1) There seems to be an awful lot of "OMG! The students are doing something that we don't control!" Yes, of course they are. They have their own lives, and universities do not own them 24/7. Get over it.
2) "[M]ost [sixth-formers hoping to go to university] ... resented the idea that [social networking sites] might be invaded by academics." This is hardly a surprise. Most sixth-formers think of academics as being just like school teachers. Ask the same question to a bunch of first-year undergraduates, who have had time to learn that there's a difference, and you might well get a different answer.

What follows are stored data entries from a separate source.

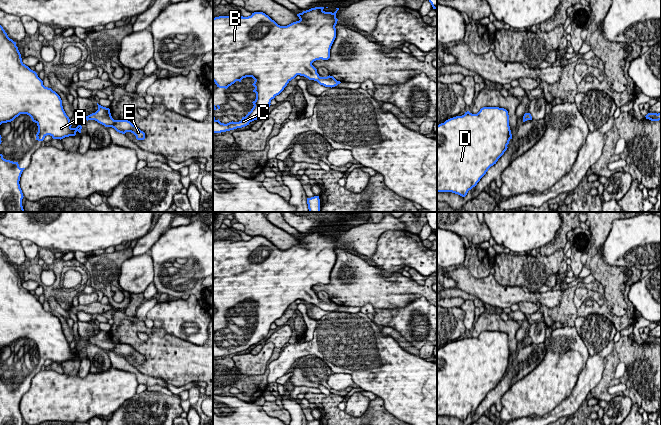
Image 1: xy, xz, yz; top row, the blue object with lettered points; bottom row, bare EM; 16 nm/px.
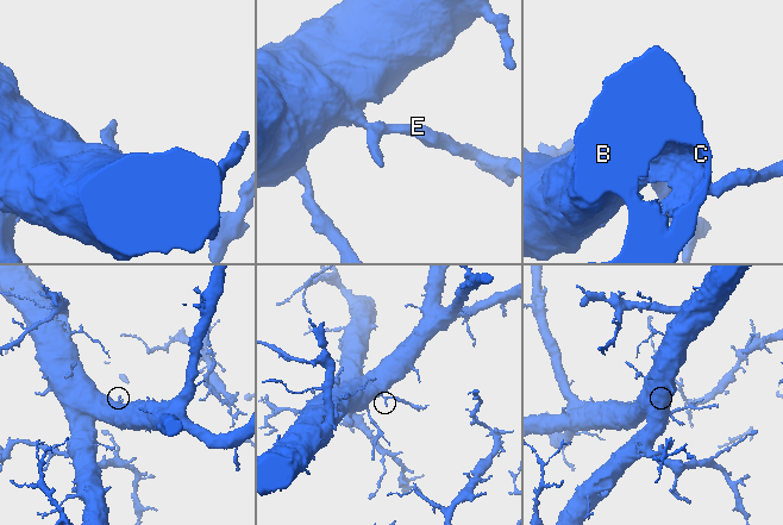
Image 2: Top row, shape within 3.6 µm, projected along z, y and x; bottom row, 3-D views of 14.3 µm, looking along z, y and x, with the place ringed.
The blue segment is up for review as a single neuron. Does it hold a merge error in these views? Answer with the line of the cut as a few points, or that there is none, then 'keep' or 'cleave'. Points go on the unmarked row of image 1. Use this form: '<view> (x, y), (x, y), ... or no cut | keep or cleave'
no cut | keep

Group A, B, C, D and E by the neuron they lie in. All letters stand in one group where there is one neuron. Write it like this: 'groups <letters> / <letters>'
groups A B C D E

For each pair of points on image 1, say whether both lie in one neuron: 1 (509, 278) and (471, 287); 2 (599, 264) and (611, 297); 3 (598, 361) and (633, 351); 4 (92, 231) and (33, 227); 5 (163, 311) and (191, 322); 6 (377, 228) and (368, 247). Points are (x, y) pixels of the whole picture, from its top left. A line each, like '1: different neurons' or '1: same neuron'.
1: different neurons
2: same neuron
3: different neurons
4: same neuron
5: same neuron
6: same neuron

That said, of course certain spaces within social networks are student spaces (though not, of course, Facebook itself - students have no more right to ownership of that than any other section of the population), and tutors should not barge in there uninvited. There are a couple of online student fora I read, and occasionally contribute to - but I'm very careful what I do or do not say, and not to assert any authority. And there are some areas within those fora into which I won't go. (As a result, I have apparently acquired a reputation as someone who is terribly helpful. But then these are OU students, who are different from the normal run of 18-22 year old undergraduates.)

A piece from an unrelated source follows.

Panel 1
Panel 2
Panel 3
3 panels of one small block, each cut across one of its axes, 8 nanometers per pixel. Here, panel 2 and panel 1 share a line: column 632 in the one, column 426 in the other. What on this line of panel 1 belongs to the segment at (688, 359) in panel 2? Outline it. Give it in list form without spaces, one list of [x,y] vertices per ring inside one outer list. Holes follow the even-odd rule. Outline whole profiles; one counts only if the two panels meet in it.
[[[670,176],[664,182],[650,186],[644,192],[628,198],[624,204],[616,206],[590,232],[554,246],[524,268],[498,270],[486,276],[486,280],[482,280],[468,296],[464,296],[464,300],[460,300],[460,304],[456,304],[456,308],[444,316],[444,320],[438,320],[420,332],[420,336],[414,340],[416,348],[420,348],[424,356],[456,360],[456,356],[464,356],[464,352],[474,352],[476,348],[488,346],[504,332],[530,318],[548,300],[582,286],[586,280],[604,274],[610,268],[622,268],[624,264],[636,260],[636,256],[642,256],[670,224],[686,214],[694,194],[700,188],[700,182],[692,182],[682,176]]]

3) "Because students are going on to Facebook and using it with their friends, there is informal learning occurring and students may be blocking certain people out of this." Yes. So what? If a subset of students go down the pub and talk about their lecture, there's informal learning going on, excluding those who aren't there. Should universities be insisting that students only go in the pub as a full group? (Difficult in a course with 100 + students, I'd have thought.) If a student reads a book not on the reading list, there's informal learning going on, from which all their fellows are excluded. An individual learning experience cannot be micro-managed in this way. Again, get over it.
5) "I'm on Facebook and I have a laugh with friends ... But, if it comes to academic work on Facebook, it's totally inappropriate." Twaddle. You can make academic use of Facebook, as I do, to network with other academics - academic networks are social networks too, you know.
6) "Students are using these social-networking sites, and they often appear less keen on using the virtual learning environment. In fact, [Jo Fox] suspected, the popularity of one was leading to her increasing lack of success in getting interactions going in the other." Again, is this a surprise? Students who are unresponsive in seminars may become very animated once down the pub. Worrying about what students are doing outside of class isn't a productive use of time.
The people who really wish this wasn't the case, of course, are the university administrators pushing Virtual Learning Environments, in the hope that it will enable them to stop worrying about scruffy lecture halls that eat all that maintenance budget. They don't want to be told why this will not work, and think that if only the students weren't distracted by Facebook, students would put all their energies into the university-approved VLE. It doesn't work like that. Don't get me wrong, I think the VLE can bring much (particularly in an institution like the OU). But it isn't a magic solution to all problems, and needs to be treated as a supplement to other parts of the learning experience, not a substitute.